# What you will do
Present as a numbered list the lines in the items below, from the line containing "Kiara Gerena" through the line containing "под наблюдение нефролога в поликлинике. В", both included, omitting any blank lines.

[Extracted data]

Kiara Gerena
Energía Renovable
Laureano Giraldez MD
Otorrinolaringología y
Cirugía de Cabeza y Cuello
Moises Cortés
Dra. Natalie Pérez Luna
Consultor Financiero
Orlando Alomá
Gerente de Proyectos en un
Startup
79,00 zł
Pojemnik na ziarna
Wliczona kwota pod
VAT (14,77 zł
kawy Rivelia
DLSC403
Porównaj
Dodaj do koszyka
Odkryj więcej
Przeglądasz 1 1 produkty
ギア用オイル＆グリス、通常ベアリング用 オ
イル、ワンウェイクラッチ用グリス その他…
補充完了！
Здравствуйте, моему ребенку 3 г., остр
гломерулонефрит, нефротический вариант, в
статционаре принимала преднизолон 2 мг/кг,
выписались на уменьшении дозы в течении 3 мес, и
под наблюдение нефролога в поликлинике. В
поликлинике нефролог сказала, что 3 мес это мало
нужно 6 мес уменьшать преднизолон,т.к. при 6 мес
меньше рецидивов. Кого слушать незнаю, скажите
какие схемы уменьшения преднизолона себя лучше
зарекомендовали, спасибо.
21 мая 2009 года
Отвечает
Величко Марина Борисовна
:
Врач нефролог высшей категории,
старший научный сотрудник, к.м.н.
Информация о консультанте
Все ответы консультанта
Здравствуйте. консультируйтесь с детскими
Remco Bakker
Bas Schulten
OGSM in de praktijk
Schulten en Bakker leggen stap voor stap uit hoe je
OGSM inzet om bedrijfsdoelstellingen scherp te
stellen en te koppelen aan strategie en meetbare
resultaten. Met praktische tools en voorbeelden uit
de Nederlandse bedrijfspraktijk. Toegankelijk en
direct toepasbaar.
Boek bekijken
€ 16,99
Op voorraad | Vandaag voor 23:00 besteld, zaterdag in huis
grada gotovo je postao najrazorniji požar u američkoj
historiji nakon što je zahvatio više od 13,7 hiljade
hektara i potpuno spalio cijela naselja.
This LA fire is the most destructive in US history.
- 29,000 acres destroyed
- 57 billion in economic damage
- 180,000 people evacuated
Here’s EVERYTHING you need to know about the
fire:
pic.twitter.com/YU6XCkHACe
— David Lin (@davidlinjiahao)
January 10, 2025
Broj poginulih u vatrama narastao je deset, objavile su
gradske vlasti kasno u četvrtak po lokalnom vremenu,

[/Extracted data]
[Extracted data]

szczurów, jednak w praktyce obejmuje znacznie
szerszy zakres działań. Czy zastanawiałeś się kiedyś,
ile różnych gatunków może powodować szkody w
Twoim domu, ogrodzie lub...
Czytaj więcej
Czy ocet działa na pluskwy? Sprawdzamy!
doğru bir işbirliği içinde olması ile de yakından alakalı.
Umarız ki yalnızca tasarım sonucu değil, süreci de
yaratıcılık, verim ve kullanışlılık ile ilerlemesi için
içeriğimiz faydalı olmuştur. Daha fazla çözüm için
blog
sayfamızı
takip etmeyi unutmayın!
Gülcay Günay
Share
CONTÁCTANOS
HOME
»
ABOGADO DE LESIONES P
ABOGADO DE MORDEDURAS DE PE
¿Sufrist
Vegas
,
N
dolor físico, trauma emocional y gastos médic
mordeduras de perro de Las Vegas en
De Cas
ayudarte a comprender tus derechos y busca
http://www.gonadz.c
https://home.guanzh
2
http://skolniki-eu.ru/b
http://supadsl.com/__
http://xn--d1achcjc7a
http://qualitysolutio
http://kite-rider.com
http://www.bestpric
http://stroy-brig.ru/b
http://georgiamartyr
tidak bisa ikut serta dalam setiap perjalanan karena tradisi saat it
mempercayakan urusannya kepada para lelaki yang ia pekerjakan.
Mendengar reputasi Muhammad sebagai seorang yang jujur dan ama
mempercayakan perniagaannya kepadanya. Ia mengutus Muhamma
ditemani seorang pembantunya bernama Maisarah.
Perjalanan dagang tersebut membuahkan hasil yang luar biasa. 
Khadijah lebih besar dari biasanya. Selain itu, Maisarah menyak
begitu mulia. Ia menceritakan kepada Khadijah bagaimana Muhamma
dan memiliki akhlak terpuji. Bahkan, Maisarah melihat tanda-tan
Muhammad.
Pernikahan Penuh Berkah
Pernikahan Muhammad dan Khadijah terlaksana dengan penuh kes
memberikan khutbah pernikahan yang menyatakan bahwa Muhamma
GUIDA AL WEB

[/Extracted data]
[Extracted data]

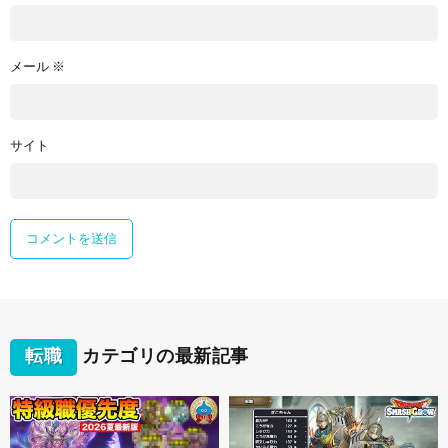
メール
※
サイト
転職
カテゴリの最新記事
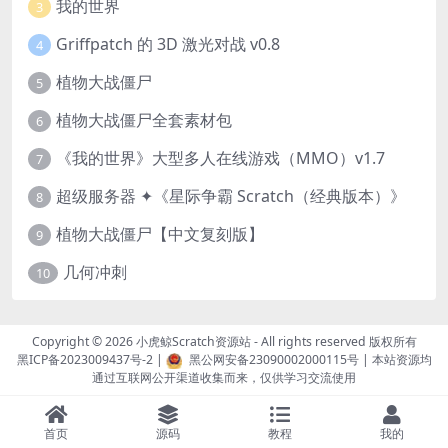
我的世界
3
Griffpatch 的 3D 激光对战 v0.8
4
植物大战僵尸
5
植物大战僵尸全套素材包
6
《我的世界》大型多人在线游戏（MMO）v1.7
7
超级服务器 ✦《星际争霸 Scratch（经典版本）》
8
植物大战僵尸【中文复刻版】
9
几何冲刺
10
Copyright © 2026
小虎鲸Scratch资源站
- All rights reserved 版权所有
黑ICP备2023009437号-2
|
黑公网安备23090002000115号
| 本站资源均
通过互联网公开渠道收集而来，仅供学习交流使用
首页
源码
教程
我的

[/Extracted data]

# Result of this task
1. Kiara Gerena
2. Energía Renovable
3. Laureano Giraldez MD
4. Otorrinolaringología y
5. Cirugía de Cabeza y Cuello
6. Moises Cortés
7. Dra. Natalie Pérez Luna
8. Consultor Financiero
9. Orlando Alomá
10. Gerente de Proyectos en un
11. Startup
12. 79,00 zł
13. Pojemnik na ziarna
14. Wliczona kwota pod
15. VAT (14,77 zł
16. kawy Rivelia
17. DLSC403
18. Porównaj
19. Dodaj do koszyka
20. Odkryj więcej
21. Przeglądasz 1 1 produkty
22. ギア用オイル＆グリス、通常ベアリング用 オ
23. イル、ワンウェイクラッチ用グリス その他…
24. 補充完了！
25. Здравствуйте, моему ребенку 3 г., остр
26. гломерулонефрит, нефротический вариант, в
27. статционаре принимала преднизолон 2 мг/кг,
28. выписались на уменьшении дозы в течении 3 мес, и
29. под наблюдение нефролога в поликлинике. В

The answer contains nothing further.